DELAY, DENY, DEFEND: Why Insurance Companies Don’t Pay Claims – And What You Can Do About It.
It’s sad when a company loses its way.
Toyota built a worldwide brand on the promise of quality and reliability, only to see that brand tarnished by its recent massive recalls. It’s sadder still when an industry loses its way, and that is what has happened to a substantial part of the insurance industry over the last two decades.
Insurance companies basically sell security. A consumer is willing to pay insurance premiums in the expectation that if something bad happens—a house burns down, a car crashes—the company will pay for the loss that otherwise might financially ruin the consumer.
But insurance companies increasingly fail to honor their promise of security.
To improve their profits, companies delay payment of justified claims, deny payment altogether, and defend their actions by forcing claimants to sue to get what they are entitled to.

Description of the task: Starting at the words "Toyota built a" and ending after "ruin the consumer.", write out the insurance text again, substituting "policyholder" for each "consumer". You won't need any of the lines after this point.

Dataset content:

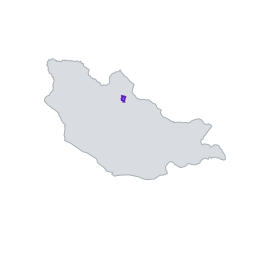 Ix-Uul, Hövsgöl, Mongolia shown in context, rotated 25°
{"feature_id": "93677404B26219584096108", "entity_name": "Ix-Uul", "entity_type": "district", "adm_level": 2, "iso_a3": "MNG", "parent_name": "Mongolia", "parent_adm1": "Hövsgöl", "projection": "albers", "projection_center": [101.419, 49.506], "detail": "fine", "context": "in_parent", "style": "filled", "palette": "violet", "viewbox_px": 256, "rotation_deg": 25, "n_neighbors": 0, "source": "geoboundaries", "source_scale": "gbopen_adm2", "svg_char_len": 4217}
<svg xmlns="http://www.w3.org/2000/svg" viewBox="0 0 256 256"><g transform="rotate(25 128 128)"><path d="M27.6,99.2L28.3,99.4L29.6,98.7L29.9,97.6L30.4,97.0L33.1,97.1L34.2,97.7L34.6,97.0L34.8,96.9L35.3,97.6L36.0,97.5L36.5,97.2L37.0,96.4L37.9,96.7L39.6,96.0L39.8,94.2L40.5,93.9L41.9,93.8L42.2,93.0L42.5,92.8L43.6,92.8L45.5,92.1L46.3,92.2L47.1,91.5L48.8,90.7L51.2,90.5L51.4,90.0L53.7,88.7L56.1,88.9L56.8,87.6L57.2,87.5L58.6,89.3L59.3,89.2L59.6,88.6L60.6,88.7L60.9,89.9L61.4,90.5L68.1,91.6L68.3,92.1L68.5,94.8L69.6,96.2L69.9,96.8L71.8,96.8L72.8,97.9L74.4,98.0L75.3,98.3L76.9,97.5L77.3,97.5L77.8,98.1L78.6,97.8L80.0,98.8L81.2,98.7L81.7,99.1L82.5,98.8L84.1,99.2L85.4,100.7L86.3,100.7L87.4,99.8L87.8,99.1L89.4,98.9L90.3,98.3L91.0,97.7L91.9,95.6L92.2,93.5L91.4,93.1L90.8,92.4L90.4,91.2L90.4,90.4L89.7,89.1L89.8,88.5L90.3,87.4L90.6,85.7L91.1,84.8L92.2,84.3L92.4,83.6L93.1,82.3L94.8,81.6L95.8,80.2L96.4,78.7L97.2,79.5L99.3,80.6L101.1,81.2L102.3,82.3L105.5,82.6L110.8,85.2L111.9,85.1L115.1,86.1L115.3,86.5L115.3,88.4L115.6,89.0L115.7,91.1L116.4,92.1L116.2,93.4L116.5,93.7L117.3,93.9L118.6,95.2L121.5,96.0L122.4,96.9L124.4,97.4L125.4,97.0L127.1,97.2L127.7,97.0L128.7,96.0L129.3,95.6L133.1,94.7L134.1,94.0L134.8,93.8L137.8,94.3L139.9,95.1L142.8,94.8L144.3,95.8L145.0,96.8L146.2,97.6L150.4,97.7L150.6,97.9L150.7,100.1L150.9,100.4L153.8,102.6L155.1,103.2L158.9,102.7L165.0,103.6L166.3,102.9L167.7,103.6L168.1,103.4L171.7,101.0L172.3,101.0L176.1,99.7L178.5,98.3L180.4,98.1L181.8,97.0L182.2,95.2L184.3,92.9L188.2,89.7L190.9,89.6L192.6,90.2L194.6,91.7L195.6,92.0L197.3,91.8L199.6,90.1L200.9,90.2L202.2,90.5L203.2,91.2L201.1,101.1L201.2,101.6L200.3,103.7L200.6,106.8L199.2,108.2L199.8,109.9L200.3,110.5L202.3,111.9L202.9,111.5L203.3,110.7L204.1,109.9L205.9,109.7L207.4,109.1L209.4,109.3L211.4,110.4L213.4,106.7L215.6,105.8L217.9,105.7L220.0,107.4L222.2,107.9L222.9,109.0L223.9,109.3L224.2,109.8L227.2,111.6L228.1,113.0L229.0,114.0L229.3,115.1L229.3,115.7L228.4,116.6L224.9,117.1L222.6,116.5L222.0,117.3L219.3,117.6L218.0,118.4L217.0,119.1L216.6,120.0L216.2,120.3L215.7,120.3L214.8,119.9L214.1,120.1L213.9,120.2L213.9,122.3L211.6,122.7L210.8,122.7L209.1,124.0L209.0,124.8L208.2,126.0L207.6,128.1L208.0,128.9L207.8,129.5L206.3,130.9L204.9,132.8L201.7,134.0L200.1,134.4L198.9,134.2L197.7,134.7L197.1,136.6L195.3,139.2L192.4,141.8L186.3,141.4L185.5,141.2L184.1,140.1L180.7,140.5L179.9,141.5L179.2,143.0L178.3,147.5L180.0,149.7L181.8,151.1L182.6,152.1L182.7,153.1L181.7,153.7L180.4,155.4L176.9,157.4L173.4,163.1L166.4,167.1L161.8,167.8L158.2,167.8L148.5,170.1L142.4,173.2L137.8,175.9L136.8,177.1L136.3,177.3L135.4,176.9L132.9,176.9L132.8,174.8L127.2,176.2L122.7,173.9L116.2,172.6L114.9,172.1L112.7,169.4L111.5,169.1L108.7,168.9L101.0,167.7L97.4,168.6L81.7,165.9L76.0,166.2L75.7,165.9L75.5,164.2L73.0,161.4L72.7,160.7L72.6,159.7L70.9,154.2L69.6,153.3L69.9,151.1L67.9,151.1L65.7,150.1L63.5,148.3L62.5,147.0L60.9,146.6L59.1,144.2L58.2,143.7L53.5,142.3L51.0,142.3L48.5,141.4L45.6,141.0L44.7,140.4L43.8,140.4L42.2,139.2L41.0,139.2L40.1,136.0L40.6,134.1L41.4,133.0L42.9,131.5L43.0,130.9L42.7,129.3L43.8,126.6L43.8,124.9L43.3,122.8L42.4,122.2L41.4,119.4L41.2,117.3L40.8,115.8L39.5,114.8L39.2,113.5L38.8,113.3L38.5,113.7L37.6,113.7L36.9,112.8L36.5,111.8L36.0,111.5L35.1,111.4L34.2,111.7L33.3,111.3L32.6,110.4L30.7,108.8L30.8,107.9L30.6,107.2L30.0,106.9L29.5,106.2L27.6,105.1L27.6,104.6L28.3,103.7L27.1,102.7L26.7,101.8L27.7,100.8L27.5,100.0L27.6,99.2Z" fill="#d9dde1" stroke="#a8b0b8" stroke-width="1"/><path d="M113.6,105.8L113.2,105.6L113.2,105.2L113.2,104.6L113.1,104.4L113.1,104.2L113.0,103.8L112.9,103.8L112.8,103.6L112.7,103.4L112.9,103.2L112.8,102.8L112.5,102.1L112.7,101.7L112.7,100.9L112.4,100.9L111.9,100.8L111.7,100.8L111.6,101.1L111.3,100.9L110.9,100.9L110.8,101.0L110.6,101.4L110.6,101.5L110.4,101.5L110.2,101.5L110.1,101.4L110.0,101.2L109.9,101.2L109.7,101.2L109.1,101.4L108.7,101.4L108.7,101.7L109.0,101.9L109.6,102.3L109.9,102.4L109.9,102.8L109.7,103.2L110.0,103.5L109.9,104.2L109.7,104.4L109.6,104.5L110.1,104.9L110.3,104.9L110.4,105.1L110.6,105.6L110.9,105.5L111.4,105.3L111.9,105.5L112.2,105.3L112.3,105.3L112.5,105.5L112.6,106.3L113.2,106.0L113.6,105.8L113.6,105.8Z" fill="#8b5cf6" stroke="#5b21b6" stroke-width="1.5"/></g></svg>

Result:
Toyota built a worldwide brand on the promise of quality and reliability, only to see that brand tarnished by its recent massive recalls. It’s sadder still when an industry loses its way, and that is what has happened to a substantial part of the insurance industry over the last two decades.
Insurance companies basically sell security. A policyholder is willing to pay insurance premiums in the expectation that if something bad happens—a house burns down, a car crashes—the company will pay for the loss that otherwise might financially ruin the policyholder.